The majority of the patients who sought treatment at Windward Way (Detox, Residential, Partial Hospitalization Program, Intensive Outpatient) from 2018-2019 (total n=453) from November 2018-2019 cited alcohol as their primary drug of choice (41%) followed by opiates or heroin (33%), methamphetamine (8%), cocaine (5%), and benzodiazepines (4%). The median age was 31 years, 40% were male, and 72% were Caucasian. Sixty-two percent were not married or never married, 26% did not graduate from high school, but 64% were employed and 82% lived in a stable living environment prior to treatment.
On intake, a majority of the sample reported severe levels of anxiety and depression symptoms. Reflecting on the month prior, 30% scored in the severe, and 21% in the moderately severe depression range, 44% scored in the severe and 22% in moderate anxiety range, and 53% scored in the severe and 11% in the probable PTSD range on validated self-report measures (PHQ-9, GAD-7, PCL, respectively). In the month prior, 60% also had had thoughts of killing him or herself or of wishing they were dead or could go to sleep and not wake up.
The sample was also severely addicted. On entry into the program 53% met all 11 of the DSM-V symptom criteria, and 37% scored in the severe substance use disorder range, reporting 6-10 criteria.

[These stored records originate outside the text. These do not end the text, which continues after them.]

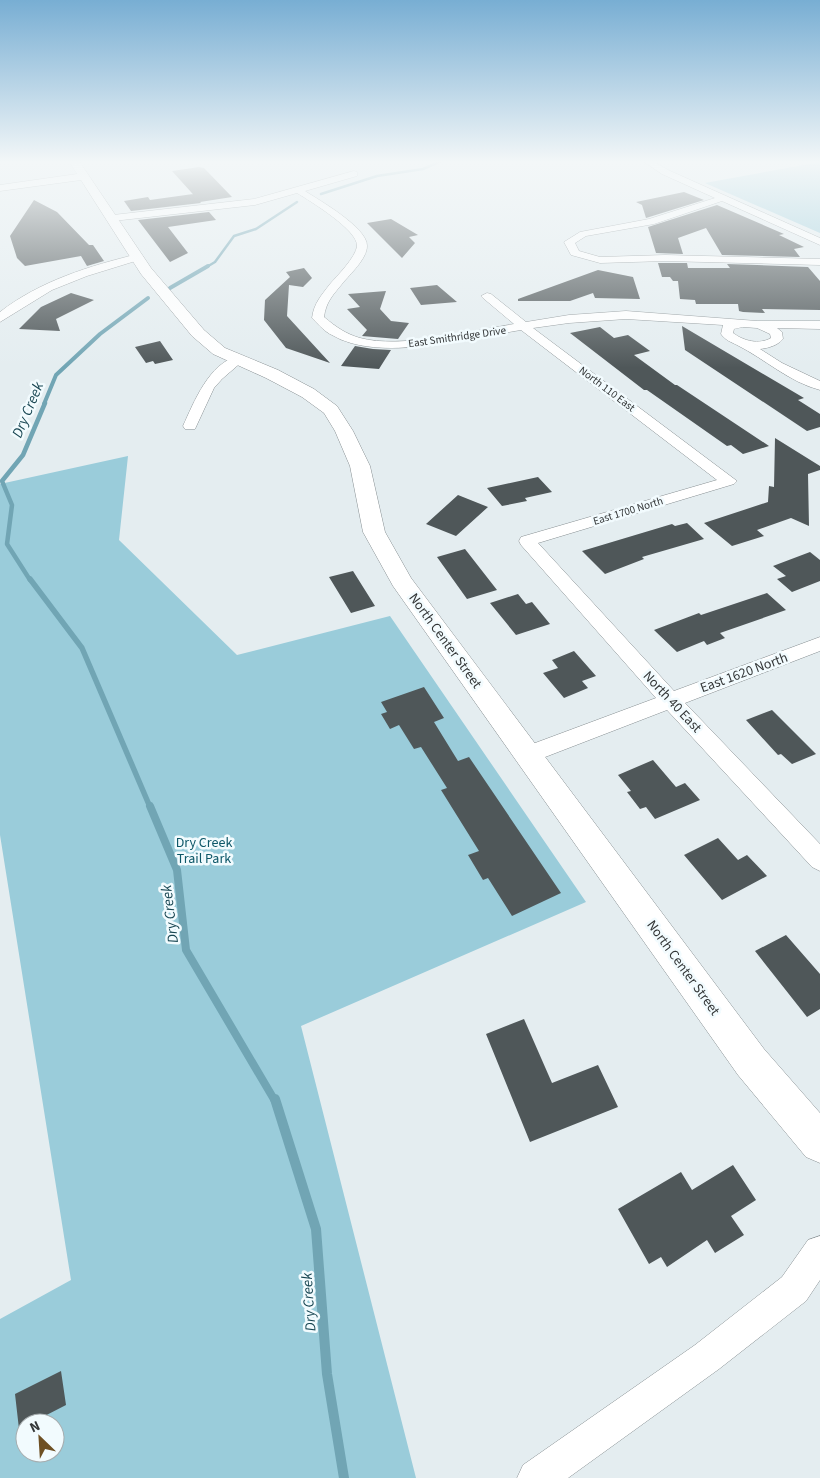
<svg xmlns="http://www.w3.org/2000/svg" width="820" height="1478" font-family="'Source Sans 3',sans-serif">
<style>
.green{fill:#9accda;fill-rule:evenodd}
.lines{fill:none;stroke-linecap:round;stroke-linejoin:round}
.stream-far5{stroke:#71a5b4;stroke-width:2.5}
.stream-far4{stroke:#71a5b4;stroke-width:4}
.stream-far3{stroke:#71a5b4;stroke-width:4.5}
.stream-far2{stroke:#71a5b4;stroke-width:5.5}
.stream-far1{stroke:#71a5b4;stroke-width:8}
.stream{stroke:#71a5b4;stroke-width:10}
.building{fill:#4f5759}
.street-casing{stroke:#878f92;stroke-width:1}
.secondary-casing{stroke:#878f92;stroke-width:1}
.street{fill:#fff;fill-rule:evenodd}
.secondary{fill:#fff;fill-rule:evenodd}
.labels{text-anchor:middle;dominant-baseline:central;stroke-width:5;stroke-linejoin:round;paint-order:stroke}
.far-street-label{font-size:11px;fill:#333637;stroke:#f2fbfe}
.street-label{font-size:14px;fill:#333637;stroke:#f2fbfe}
.park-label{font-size:14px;fill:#0d5768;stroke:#f2fbfe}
.water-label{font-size:15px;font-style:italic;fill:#174551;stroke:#f2fbfe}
</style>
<rect width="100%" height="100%" fill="#e4edf0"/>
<path class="green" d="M 820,162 L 820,233 L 705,183 Z
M 128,456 L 119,540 L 237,655 L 390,616 L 586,902 L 301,1026 L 416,1478 L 0,1478 L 0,1319 L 71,1280 L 0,835 L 0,484 ZM 25,1423 L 55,1423 L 55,1453 L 25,1453 Z"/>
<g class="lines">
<path class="stream-far5" d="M 321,194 L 377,176 L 423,169 L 441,161
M 205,268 L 215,262 L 234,236 L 256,229 L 297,202"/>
<path class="stream-far4" d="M 170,288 L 208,266
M 44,404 L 56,375 L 100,334 L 148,298"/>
<path class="stream-far3" d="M 30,580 L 7,544 L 12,505 L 2,481 L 23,455 L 45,403"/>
<path class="stream-far2" d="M 30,579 L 82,648 L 150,807"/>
<path class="stream-far1" d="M 150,806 L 177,870 L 186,950 L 275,1101"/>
<path class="stream" d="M 275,1099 L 316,1229 L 327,1374 L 344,1478"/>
</g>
<path class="building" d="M 199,167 L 204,168 L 232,197 L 200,202 L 172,171 Z
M 684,192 L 704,200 L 646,218 L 642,205 L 636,202 Z
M 193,194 L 201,203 L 131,211 L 124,201 L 148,197 L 150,200 Z
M 34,200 L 57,212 L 89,245 L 93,245 L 104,261 L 87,266 L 81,256 L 25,266 L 17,258 L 10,236 Z
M 717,205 L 784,234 L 779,235 L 804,247 L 794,249 L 800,257 L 722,255 L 706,228 L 678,238 L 683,254 L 656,253 L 648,227 Z
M 209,212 L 216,220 L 168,227 L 188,253 L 170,262 L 138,220 Z
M 391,219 L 418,235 L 409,237 L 415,243 L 402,258 L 367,223 Z
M 658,263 L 687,263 L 688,268 L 730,268 L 727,264 L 808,267 L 820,281 L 820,310 L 762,309 L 765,313 L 743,312 L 739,311 L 738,304 L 696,304 L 695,300 L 680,299 L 678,281 L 673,281 L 670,277 L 662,277 Z
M 304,268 L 312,278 L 303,287 L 289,285 L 287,316 L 330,363 L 286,348 L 264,320 L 265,300 L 290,277 L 286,272 Z
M 598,270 L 633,277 L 640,299 L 595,298 L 593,293 L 570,301 L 518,301 L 518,299 Z
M 437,285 L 457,302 L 421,305 L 410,288 Z
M 386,291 L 380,309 L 391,321 L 409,323 L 398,339 L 362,336 L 367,330 L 347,309 L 360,307 L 348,294 Z
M 71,293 L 94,300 L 56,319 L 60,331 L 19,329 L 41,307 Z
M 682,326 L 804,398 L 798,400 L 820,414 L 820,427 L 807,431 L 685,350 Z
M 600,327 L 614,338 L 628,335 L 650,351 L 634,355 L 675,385 L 677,385 L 769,446 L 743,454 L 731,445 L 727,446 L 647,390 L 644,390 L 570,333 Z
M 160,341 L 173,360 L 155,364 L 153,361 L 146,363 L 135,347 Z
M 355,346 L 373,349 L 391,350 L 379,369 L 341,366 Z
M 775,438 L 820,466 L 820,470 L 808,474 L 809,526 L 791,518 L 757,530 L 764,536 L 732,546 L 704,523 L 768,502 L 769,486 L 774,487 Z
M 538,477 L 552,492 L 525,498 L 527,501 L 502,506 L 487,488 Z
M 458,495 L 488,507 L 456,536 L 426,524 Z
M 687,523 L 704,539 L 642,557 L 644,559 L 605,574 L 582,551 L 672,524 L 675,526 Z
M 465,549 L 497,590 L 467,599 L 437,557 Z
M 810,552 L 820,560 L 820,581 L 792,592 L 777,579 L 786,576 L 773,566 Z
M 353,571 L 375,606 L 351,613 L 329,577 Z
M 767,593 L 786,610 L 720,633 L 725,638 L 707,645 L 704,641 L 677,652 L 654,630 L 699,613 L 701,615 Z
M 518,594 L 526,604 L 532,602 L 550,624 L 516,635 L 490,603 Z
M 574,651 L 596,676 L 582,681 L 588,688 L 564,698 L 543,673 L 558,668 L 552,660 Z
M 424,687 L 444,718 L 434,722 L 458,761 L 469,757 L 561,893 L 512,916 L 488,878 L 483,880 L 468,855 L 479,851 L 441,790 L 447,788 L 421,747 L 414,749 L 399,725 L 390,729 L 381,714 L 387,712 L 381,702 Z
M 772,710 L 816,754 L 792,764 L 781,754 L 778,755 L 746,720 Z
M 653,760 L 676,787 L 685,783 L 700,800 L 655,819 L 646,807 L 640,809 L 627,792 L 631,791 L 618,775 Z
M 718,838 L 738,860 L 747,855 L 767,876 L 722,900 L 684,855 Z
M 786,935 L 820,974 L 820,1009 L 807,1017 L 755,951 Z
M 524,1019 L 552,1083 L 598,1065 L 618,1107 L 530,1142 L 486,1034 Z
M 733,1165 L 756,1200 L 731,1216 L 744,1235 L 715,1253 L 707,1240 L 667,1267 L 661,1257 L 649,1264 L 618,1209 L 681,1172 L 692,1190 Z
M 61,1371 L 66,1405 L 31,1423 L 25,1423 L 25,1426 L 19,1429 L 15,1394 Z"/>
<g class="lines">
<defs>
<path id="street" d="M 643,161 L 653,161 L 668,170 L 820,238 L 820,245 L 722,201 L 654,224 L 586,236 L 575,243 L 579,251 L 600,257 L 665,255 L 820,259 L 820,265 L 665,261 L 600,263 L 571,255 L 564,242 L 580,232 L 649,219 L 715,198 L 662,174 Z
M 354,171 L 357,172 L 357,176 L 305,191 C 319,200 368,228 367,246 C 367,259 350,274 342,284 C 333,295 326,302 324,317 C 336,327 346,334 360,338 C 400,349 472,331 514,324 L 483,298 L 481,296 L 487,293 L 491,294 L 526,322 L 569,315 L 626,311 L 757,321 L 820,321 L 820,329 L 777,328 L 782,332 L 783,339 C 777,346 768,348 760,349 L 782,363 L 820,381 L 820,390 C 789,382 765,359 737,345 C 731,342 725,340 721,334 L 723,325 L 626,319 L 569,323 L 533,328 L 737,481 L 734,484 L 538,543 L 674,691 L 820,637 L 820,651 L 685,703 L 820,844 L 820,871 L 812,867 L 667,710 L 527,764 L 519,761 L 516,755 L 519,749 L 656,698 L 521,545 L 519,541 L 521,537 L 717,480 L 521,330 C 470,338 378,363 332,335 C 325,332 319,325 314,320 L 312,318 C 314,303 321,296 330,284 C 337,276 356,257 357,246 C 358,230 310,201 297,193 L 255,205 L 113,221 L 108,218 L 113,215 L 254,199 ZM 743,327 L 757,328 L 770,334 L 771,338 C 759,345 744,341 733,333 L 734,329 Z
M 138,254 L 142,255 L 143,257 L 142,259 L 87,276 L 52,290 L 0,322 L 0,312 C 40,281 89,266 138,254 Z
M 238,356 L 244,360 L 222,379 L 214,388 L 195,429 L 185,429 L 183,426 C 194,402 209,363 238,356 Z
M 820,1236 L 820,1280 L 806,1301 L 719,1369 L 568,1478 L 517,1478 L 523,1465 L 695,1345 L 782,1277 L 808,1240 Z"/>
<path id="secondary" d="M 69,161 L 79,161 L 151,268 L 204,330 L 225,348 L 278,370 L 314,389 L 337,406 L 353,431 L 370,466 L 385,532 L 411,578 L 764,1049 L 820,1113 L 820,1163 L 806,1157 L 738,1075 L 393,586 L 363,532 L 350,466 L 335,431 L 324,413 L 302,397 L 266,378 L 213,354 L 192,336 L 141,274 L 81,180 L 0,191 L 0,185 L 77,174 Z"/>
</defs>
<use href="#street" class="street-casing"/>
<use href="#secondary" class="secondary-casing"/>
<use href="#street" class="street"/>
<use href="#secondary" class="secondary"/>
</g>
<linearGradient id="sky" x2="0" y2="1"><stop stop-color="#78aed3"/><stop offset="0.44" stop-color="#f3f7f8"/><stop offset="1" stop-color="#f3f7f8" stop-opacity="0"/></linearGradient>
<rect width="820" height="368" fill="url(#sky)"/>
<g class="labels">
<g class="far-street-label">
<text transform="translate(457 337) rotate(-8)">East Smithridge Drive</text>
<text transform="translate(607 389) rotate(37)">North 110 East</text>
<text transform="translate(628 511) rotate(-17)">East 1700 North</text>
</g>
<g class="street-label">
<text transform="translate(445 641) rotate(54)">North Center Street</text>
<text transform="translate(744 673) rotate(-20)">East 1620 North</text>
<text transform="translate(672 702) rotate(47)">North 40 East</text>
<text transform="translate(683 968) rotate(54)">North Center Street</text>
</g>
<g class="park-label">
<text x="204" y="843">Dry Creek<tspan x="204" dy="16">Trail Park</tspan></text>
</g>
<g class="water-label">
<text transform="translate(28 410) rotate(-67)">Dry Creek</text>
<text transform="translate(170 914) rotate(-97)">Dry Creek</text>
<text transform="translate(309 1302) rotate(-94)">Dry Creek</text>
</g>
</g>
<g transform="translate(40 1438) rotate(335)"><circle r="24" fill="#f2fbfe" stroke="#a6acae"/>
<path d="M0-4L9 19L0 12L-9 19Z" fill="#6e5024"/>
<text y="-8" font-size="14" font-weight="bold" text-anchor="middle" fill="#333637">N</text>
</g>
</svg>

Almost 80% of the sample reported that the reason they sought treatment was because they were tired of living that way, indicating they were probably quite motivated to change.
Despite the high severity levels, 57% successfully completed all recommended treatment, while another 7% completed at least one level of care (excluding detox), 1% completed their mandated treatment, and 3% transferred elsewhere. This total of 68% surpasses the national average from the 2016 TEDS-D Discharge data for national rates of short-term residential and IOP programs, in which the completion rates were 54% and 32% respectively with a median length of stay of 24 days highlighting the program’s effectiveness.

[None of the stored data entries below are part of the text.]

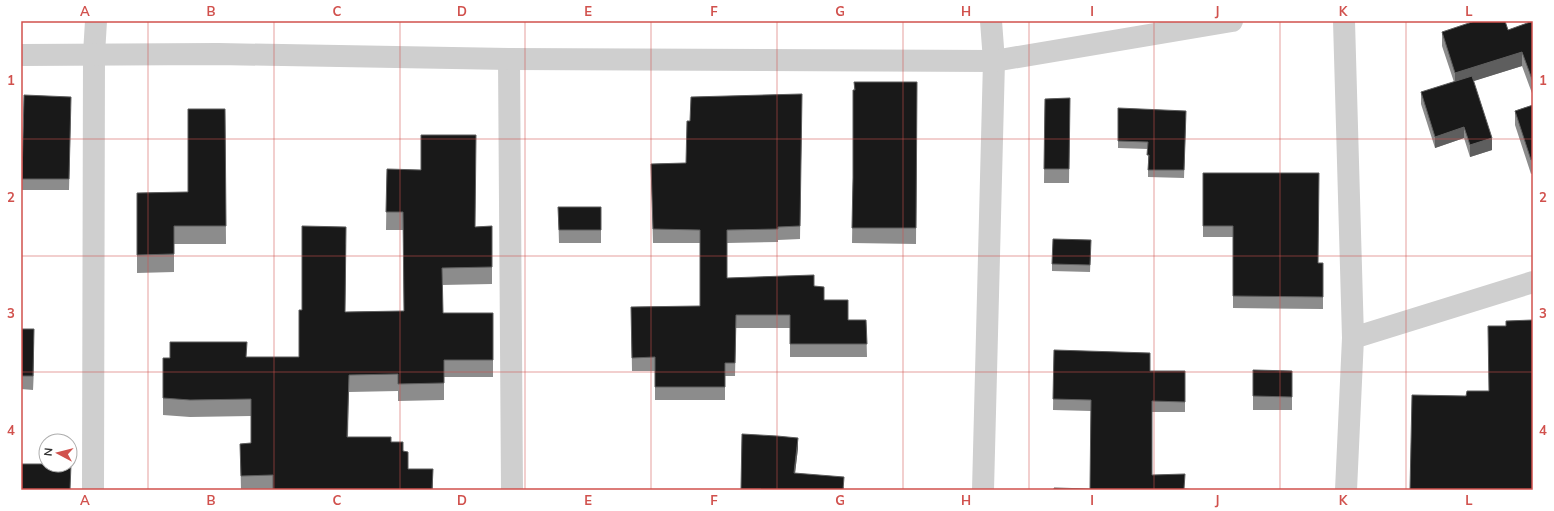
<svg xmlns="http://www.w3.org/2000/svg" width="1554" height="511" font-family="Mulish,sans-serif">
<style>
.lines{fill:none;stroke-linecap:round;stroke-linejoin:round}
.minor{stroke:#cfcfcf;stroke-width:22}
.tertiary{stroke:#cfcfcf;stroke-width:22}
.wall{fill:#8c8c8c}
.shaded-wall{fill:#5e5e5e}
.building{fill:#191919;stroke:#5e5e5e}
.grid{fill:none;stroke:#d1514d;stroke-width:1;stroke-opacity:0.55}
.neatline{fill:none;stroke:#d1514d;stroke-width:1.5}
.grid-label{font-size:13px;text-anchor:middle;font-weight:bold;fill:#d1514d}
</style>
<rect width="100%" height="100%" fill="#fff"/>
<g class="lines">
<path class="minor" d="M 1344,21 L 1353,338 L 1346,490
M 509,59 L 512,490
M 1353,338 L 1533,282
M 93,490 L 94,54 L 96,21
M 983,490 L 994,61 L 991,21"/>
<path class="tertiary" d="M 21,55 L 218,54 L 509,59 L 994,61 L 1232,21"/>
</g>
<path class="wall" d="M 520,21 L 548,21 L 520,22 Z
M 1533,21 L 1533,96 L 1522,66 L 1473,81 L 1492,150 L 1470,157 L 1464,138 L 1435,148 L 1421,104 L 1421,92 L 1454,82 L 1442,46 L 1442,32 L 1508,30 Z
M 854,82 L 917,82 L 916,244 L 852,243 L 853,180 Z
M 802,94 L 800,239 L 778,240 L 778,242 L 727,243 L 727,278 L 814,286 L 824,300 L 848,320 L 866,320 L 867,357 L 790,357 L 790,328 L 736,328 L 735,376 L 725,376 L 725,400 L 655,400 L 655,371 L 632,371 L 631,307 L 700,306 L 700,243 L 653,243 L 651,164 L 686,163 L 690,121 Z
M 1070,98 L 1069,183 L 1044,183 L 1045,99 Z
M 1533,105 L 1533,173 L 1531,174 L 1515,125 L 1515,111 Z
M 71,108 L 69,190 L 22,190 L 22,179 Z
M 1118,108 L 1186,118 L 1184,178 L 1148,177 L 1148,149 L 1118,148 Z
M 225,109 L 226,244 L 174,244 L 174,272 L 137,273 L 137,193 L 188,192 Z
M 387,169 L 475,227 L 492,226 L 492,284 L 442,285 L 443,313 L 493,313 L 493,377 L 444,377 L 444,400 L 398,401 L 398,391 L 349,392 L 348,437 L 391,442 L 403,451 L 408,469 L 433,469 L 433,490 L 241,490 L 240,444 L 251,443 L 251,416 L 190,417 L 163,415 L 163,358 L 299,357 L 302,310 L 346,244 L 345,312 L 404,311 L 403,230 L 386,230 Z
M 1203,173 L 1318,263 L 1323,263 L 1323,309 L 1233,308 L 1233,237 L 1203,237 Z
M 558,207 L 601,207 L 601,243 L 559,243 Z
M 1091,248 L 1090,272 L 1052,271 L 1052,264 Z
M 21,329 L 34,342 L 33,390 L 21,389 Z
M 1054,350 L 1150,371 L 1185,382 L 1185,412 L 1152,412 L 1090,489 L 1091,411 L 1053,410 Z
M 1253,370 L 1292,371 L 1292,410 L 1253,410 Z
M 742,434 L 798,448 L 795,473 L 844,487 L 843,490 L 741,490 Z"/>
<path class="shaded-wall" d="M 1522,52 L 1522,66 L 1455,87 L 1455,73 Z
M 1464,127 L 1464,138 L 1435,148 L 1435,137 Z
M 1492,138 L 1492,150 L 1470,157 L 1470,145 Z
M 34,329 L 34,342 L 33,390 L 33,376 Z
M 798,438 L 798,448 L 794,482 L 794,473 Z"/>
<path class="building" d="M 1475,21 L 1505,21 L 1508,30 L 1533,21 L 1533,82 L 1522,52 L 1455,73 L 1442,32 Z
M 1472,76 L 1492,138 L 1470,145 L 1464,127 L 1435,137 L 1421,92 Z
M 854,82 L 917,82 L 916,228 L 852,228 L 853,178 L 853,90 L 855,90 Z
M 802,94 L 800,226 L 778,227 L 778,229 L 727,230 L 727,278 L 814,275 L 814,286 L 824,287 L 824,300 L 848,300 L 848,320 L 866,320 L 867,344 L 790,344 L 790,315 L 736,315 L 735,363 L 725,363 L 725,387 L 655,387 L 655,357 L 632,358 L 631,307 L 700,306 L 700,230 L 653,229 L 651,164 L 686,163 L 687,121 L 690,121 L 691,97 Z
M 24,95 L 71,97 L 69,179 L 22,179 Z
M 1070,98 L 1069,169 L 1044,169 L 1045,99 Z
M 1533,105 L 1533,160 L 1531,160 L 1515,111 Z
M 1118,108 L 1186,111 L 1184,170 L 1148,170 L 1149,155 L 1147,155 L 1148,142 L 1118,141 Z
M 188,109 L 225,109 L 226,226 L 174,226 L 174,254 L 137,255 L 137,193 L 188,192 Z
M 421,135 L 476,135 L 475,227 L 492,226 L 492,267 L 442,268 L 443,313 L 493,313 L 493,360 L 444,360 L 444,383 L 398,384 L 398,374 L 349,375 L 347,437 L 391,437 L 391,442 L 403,442 L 403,451 L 408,452 L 408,469 L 433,469 L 432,490 L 273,490 L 273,475 L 241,476 L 240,444 L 251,443 L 251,399 L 190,400 L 163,398 L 163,358 L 170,358 L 170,342 L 247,342 L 246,357 L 299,357 L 299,310 L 302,310 L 302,226 L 346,227 L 345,312 L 404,311 L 403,212 L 386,212 L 387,169 L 421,170 Z
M 1203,173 L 1319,173 L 1318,263 L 1323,263 L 1323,297 L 1233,296 L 1233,226 L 1203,226 Z
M 558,207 L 601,207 L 601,230 L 559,230 Z
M 1053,239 L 1091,240 L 1090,265 L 1052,264 Z
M 1533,320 L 1533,490 L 1410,490 L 1412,395 L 1466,396 L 1467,391 L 1489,391 L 1488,326 L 1506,326 L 1506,321 Z
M 21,329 L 34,329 L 33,376 L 21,376 Z
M 1054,350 L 1150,353 L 1150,371 L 1185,371 L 1185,402 L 1152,401 L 1152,475 L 1185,474 L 1184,489 L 1198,490 L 1054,490 L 1054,488 L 1090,489 L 1091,400 L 1053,399 Z
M 1253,370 L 1292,371 L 1292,397 L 1253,396 Z
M 742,434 L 777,436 L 798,438 L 794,473 L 844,477 L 843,490 L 761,490 L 761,489 L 741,489 Z
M 21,464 L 46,464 L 46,465 L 70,465 L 71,464 L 70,490 L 21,490 Z"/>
<path class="grid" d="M 148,21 L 148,490M 274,21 L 274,490M 400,21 L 400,490M 525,21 L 525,490M 651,21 L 651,490M 777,21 L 777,490M 903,21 L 903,490M 1029,21 L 1029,490M 1154,21 L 1154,490M 1280,21 L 1280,490M 1406,21 L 1406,490M 21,139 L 1533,139M 21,256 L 1533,256M 21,372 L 1533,372"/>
<rect width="1554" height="511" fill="none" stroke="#ffffff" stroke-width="44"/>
<g transform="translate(58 453) rotate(277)"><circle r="19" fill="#ffffff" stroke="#adadad"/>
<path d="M0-3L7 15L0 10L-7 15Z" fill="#d1514d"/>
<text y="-6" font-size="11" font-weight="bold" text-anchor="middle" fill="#323232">N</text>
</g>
<rect x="22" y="22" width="1510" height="467" class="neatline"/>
<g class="grid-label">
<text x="85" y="16">A</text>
<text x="211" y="16">B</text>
<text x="337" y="16">C</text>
<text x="462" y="16">D</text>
<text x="588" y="16">E</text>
<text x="714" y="16">F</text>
<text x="840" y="16">G</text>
<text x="966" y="16">H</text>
<text x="1092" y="16">I</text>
<text x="1217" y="16">J</text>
<text x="1343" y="16">K</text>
<text x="1469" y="16">L</text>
<text x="11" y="85">1</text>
<text x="1543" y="85">1</text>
<text x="11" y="202">2</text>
<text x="1543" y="202">2</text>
<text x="11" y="318">3</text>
<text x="1543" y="318">3</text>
<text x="11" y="435">4</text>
<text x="1543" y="435">4</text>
<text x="85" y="505">A</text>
<text x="211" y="505">B</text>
<text x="337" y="505">C</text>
<text x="462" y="505">D</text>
<text x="588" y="505">E</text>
<text x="714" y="505">F</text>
<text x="840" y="505">G</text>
<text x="966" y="505">H</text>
<text x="1092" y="505">I</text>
<text x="1217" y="505">J</text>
<text x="1343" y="505">K</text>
<text x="1469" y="505">L</text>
</g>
</svg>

Impressive reductions in anxiety and depression symptoms over time were also reported by a subsample of Windward Way patients that were available to provide follow-up data (about half the sample). At follow-up in residential, only 17% reported moderate or worse levels of depression, 15% moderate or severe anxiety, and 19% severe or probable PTSD, which reduced further in those who attended IOP (3%, 9%, 7% respectively). Thoughts of SI were only reported by 7% at follow-up. Seventy-three percent were very satisfied with their treatment at Windward Way Recovery, and 90% said treatment goals were met. (Of note – even if dropouts were included in the analyses and assumed no psychiatric symptom improvement, there still would have been clear improvements in all mental health outcomes, important in light of the fact that negative affect and psychiatric comorbidity predict relapse and poor treatment response.)